2014年秋、会食を終えて戻る地下鉄でのこと。どこからか2人のチェルシー・ペンショナーが乗り込みました。
冒頭に記したようた出で立ちでなんせ目立ちますから、すぐにチェルシー・ペンショナーと分かります。
おっ、話しかけたいと思った矢先、先に話しかけた人たちがいました。
ウクライナだったかな、の旅行者でした。どこから来たんだい? 旅行かい?などと気さくに会話を交わし、写真撮影にも快く応じていました。
その光景を見ながら、話しかけなくてよかったと思いました。
どこから来たの?と問われて、日本からです、と答えたら、彼らは一体どんな表情をしたのでしょうか?
(あとで、イギリス人の友人に「あはは〜。フィリピン人です、タイ人です、って言えばよかったじゃない」と言われました。そう、私はロンドン在住のフィリピン人に「ねえ、あなた、フィリピン人?」と話しかけられること幾度か。タイに行くと現地のタイ人にタイ人と間違えられるし。東アジアというよりは、南方系の顔立ちなんですよ。
でも、そのときはどうしようが先立って、機転がきかなかったのです。)
ロンドンの友人の友達に現在80代手前の人がいます。
彼はまさしく!なイングランド人で、たとえば別荘があるスペインに滞在するときも、旅行で出かけるタイでも、ひたすらイギリス料理を食べ続けるという。。。

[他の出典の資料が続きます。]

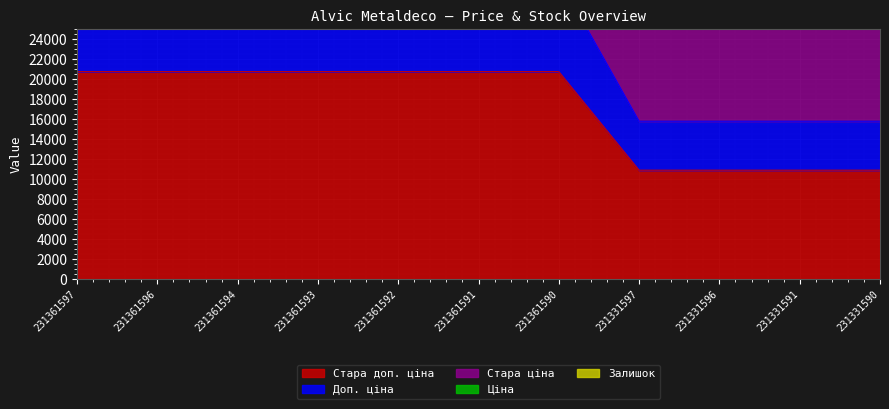

What is the difference between the Ціна values at 231361594 and 231331591?

1362.5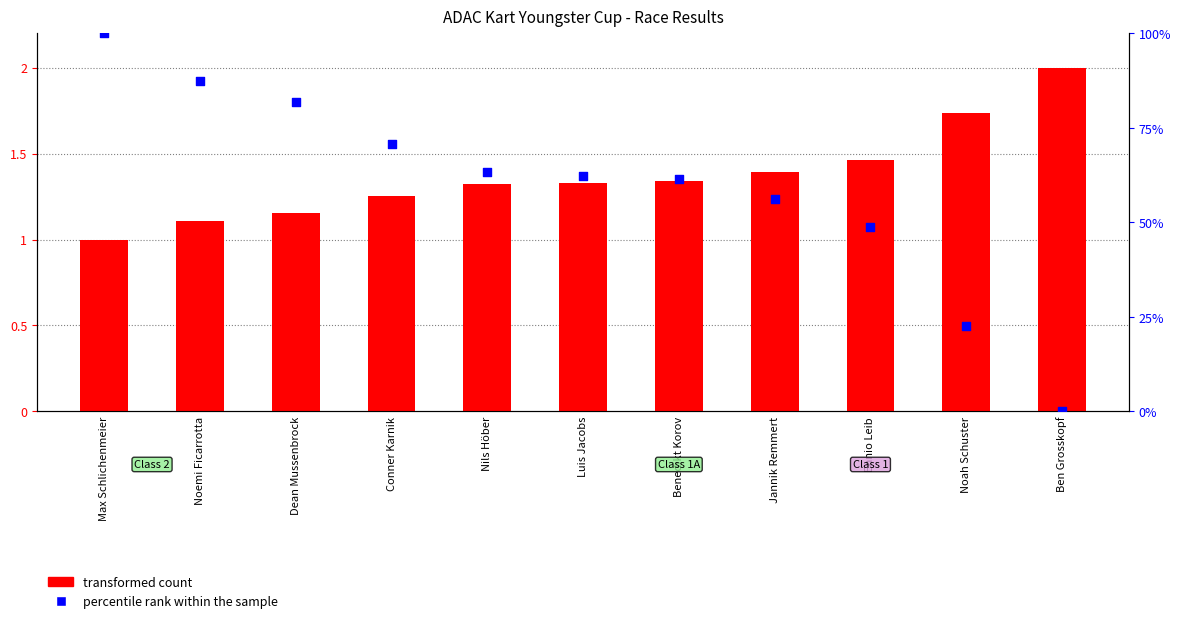

Which series contains the lowest Y value?

percentile rank within the sample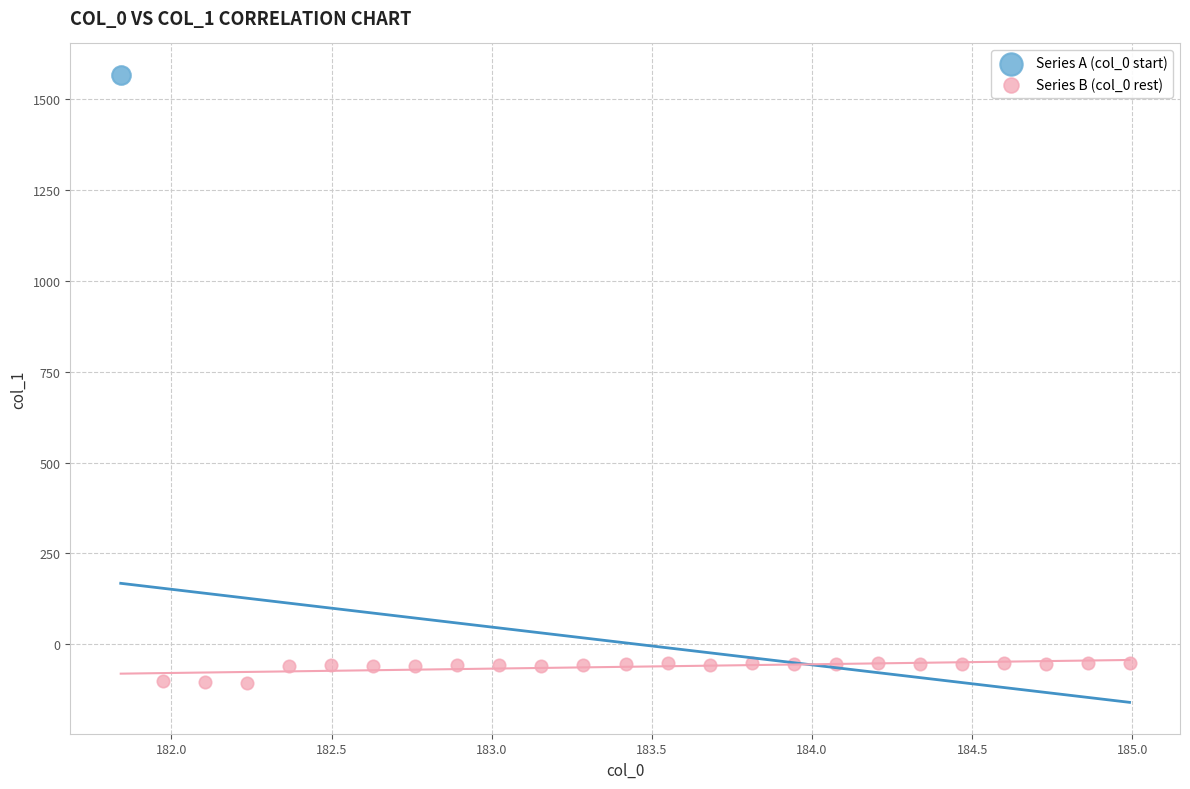

What are all the series names shown in the legend?

Series A (col_0 start), Series B (col_0 rest)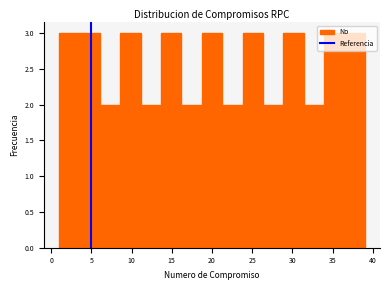

Reading left to right, transcribe this chart: for each bar, give the range it covers on the x-axis and its height. Neither the bar edges nor the heights are printed on the chart, so give them approximately, as read against the axes.

1.0 to 3.5: 3
3.5 to 6.0: 3
6.0 to 8.5: 2
8.5 to 11.0: 3
11.0 to 13.5: 2
13.5 to 16.0: 3
16.0 to 18.5: 2
18.5 to 21.5: 3
21.5 to 24.0: 2
24.0 to 26.5: 3
26.5 to 29.0: 2
29.0 to 31.5: 3
31.5 to 34.0: 2
34.0 to 36.5: 3
36.5 to 39.0: 3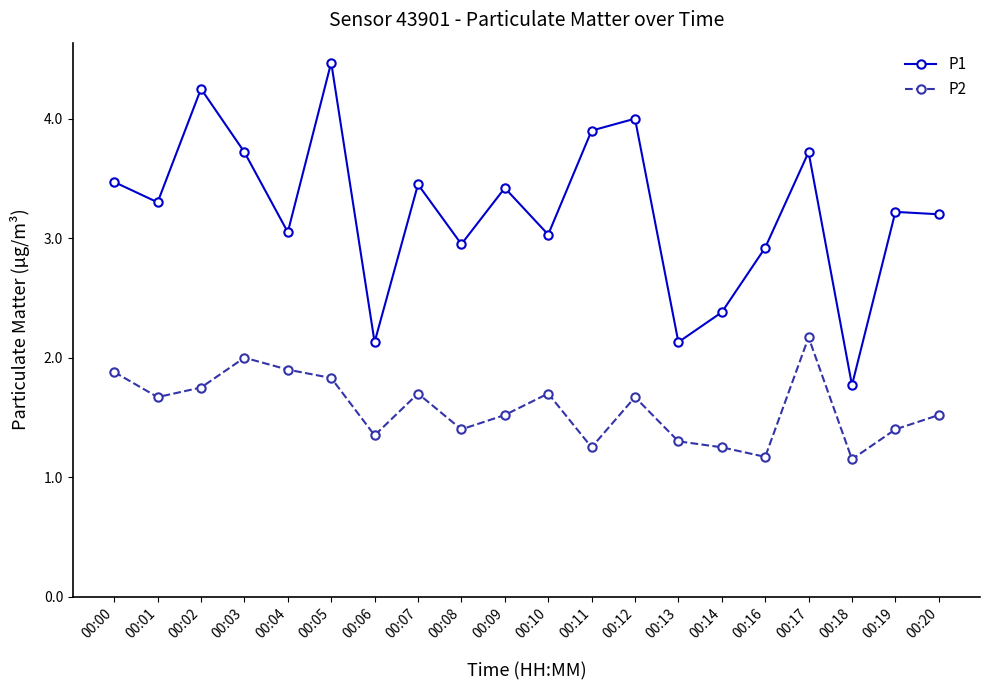

True or false: P2 and P1 intersect in this chart.

False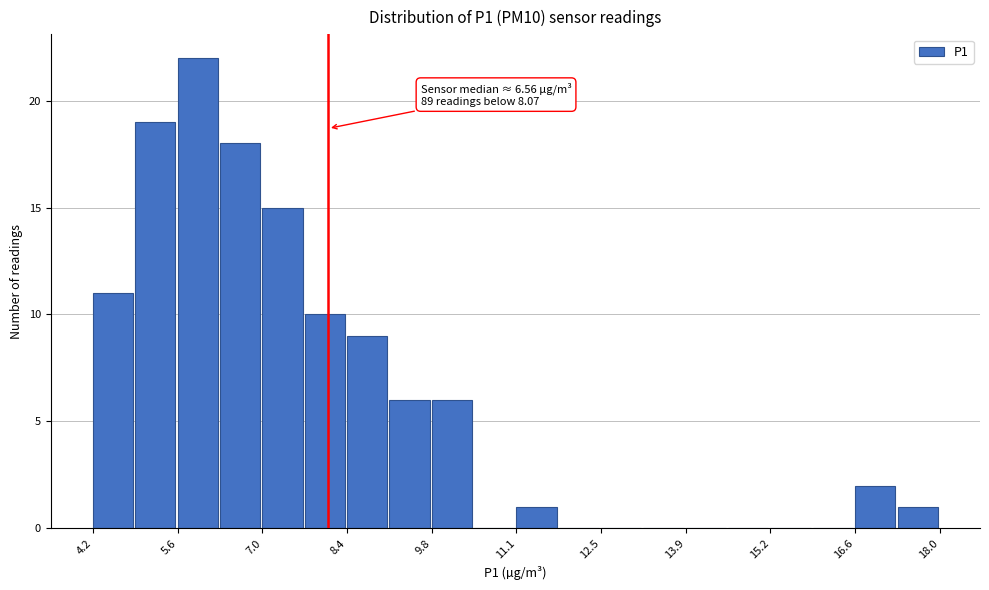

Read against the x-axis, roughly where is the centre of the tallest bar?

6.0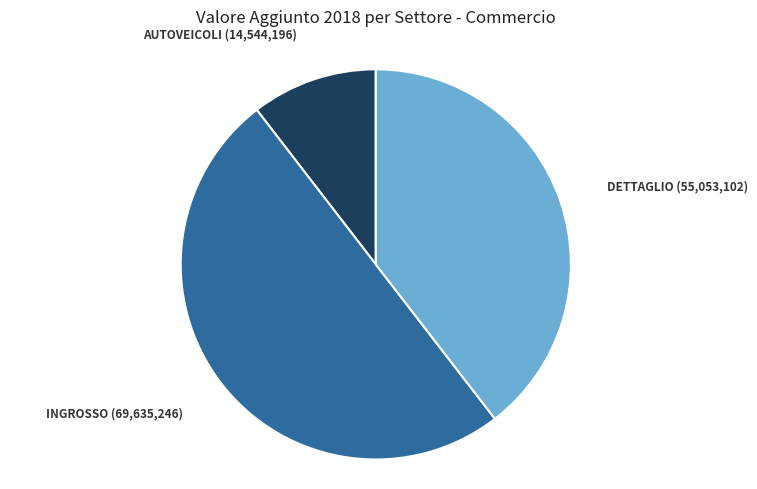

Is it true that DETTAGLIO (55,053,102) is 40% of the pie?

True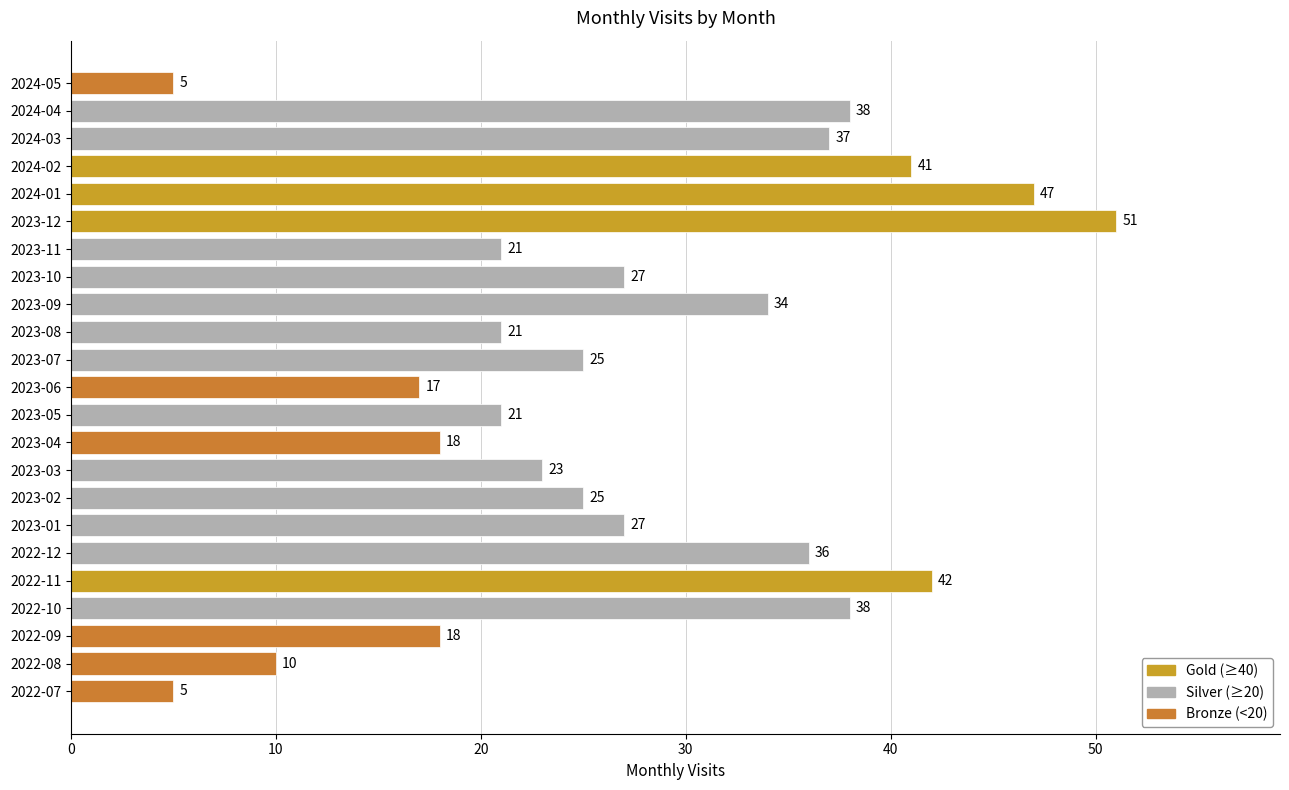

What is the smallest value displayed?

5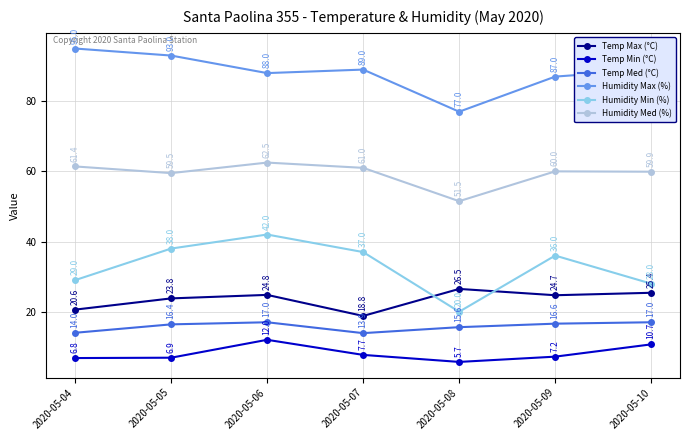

True or false: Humidity Max (%) and Humidity Med (%) cross at least once.

False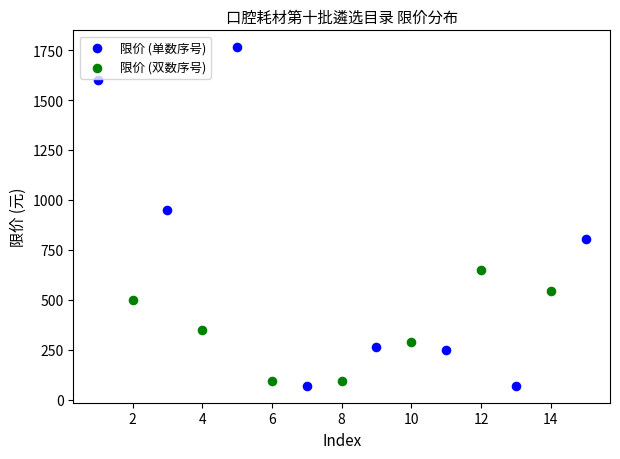

What are all the series names shown in the legend?

限价 (单数序号), 限价 (双数序号)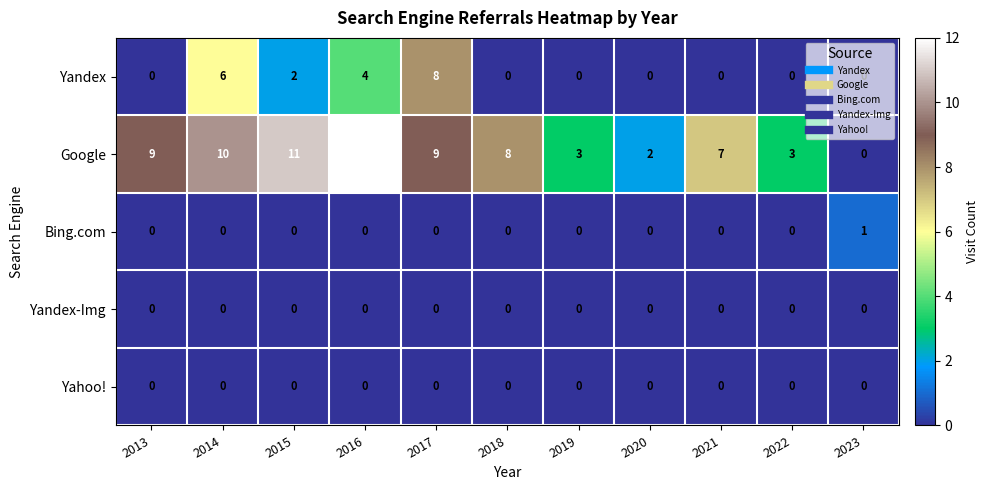

At which label does Google reach its peak?

2016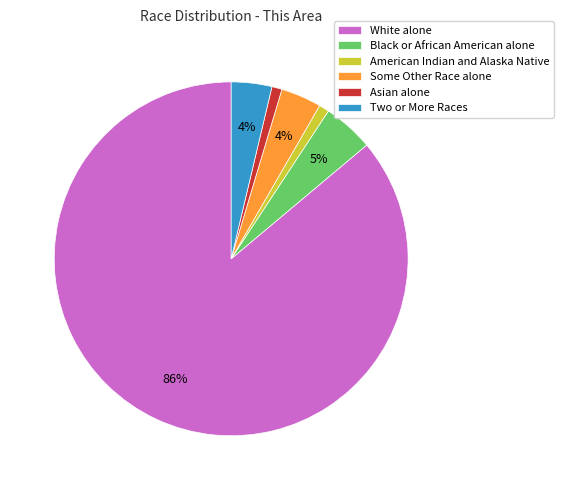

Which has a higher value, Some Other Race alone or American Indian and Alaska Native?

Some Other Race alone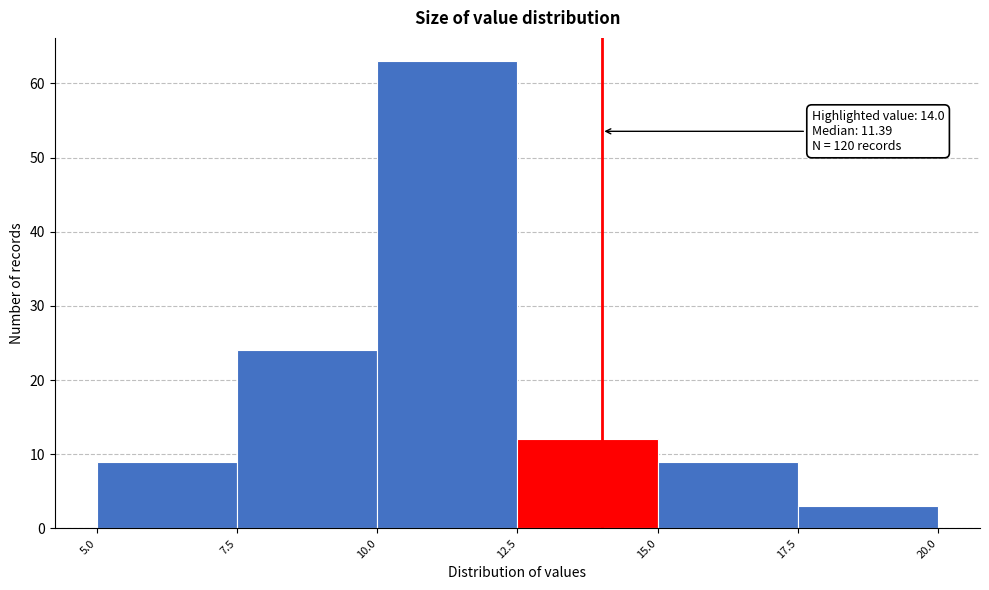

Over which range of the x-axis is the bar tallest?

10.0 to 12.5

(今の若い世代は違うでしょうが、ひと昔前の世代は自分の食習慣などをそのまま現地に持ち込んでいて、別荘や休暇先として人気のあったスペインで、彼らはひたすらフィッシュ&チップスを食べていると揶揄されていました。)
私と話しているときはそんなそぶりをみせないのですが、実は日本が大大大嫌い。
それは戦時下の記憶と、おそらく学校教育、そして日本では終戦記念日である8月15日のVJデイ(Victory for Japan Day/対日戦勝記念日)が近づくにつれて日本軍がイギリス軍(捕虜)に何をしたのかを含め先の大戦を振り返るメディア報道に拠るものであることは、疑いの余地がないでしょう。
ちなみにこのVJデイでは戦没者への慰霊も行われますが、むしろ勝利を祝う日といった様相です。
ときに日本の皇室の方々が訪英されることがあります。
天皇訪問の際に、凱旋パレード(という言い方でいいのかしら?)が行われたことがありました。
歓迎ムード一色では決して、決してないんですね。
一角には憎悪を露にして抗議活動をしている人たちがいる。その数は少なくない。理由は先の戦争時のことです。
あるとき、広島を訪ねたイギリスの友人に言われました。
「日本は、日本人はアメリカを憎悪していないのか?」
こういうこと、ほかの国の人と接するときにどうにも避けて通れない。
戦争に限らず、ですが、現在は過去の積み重ねの上に成り立っていることを改めて考えます。
そして、立場が違えばものの見方も変わることを痛感するのです。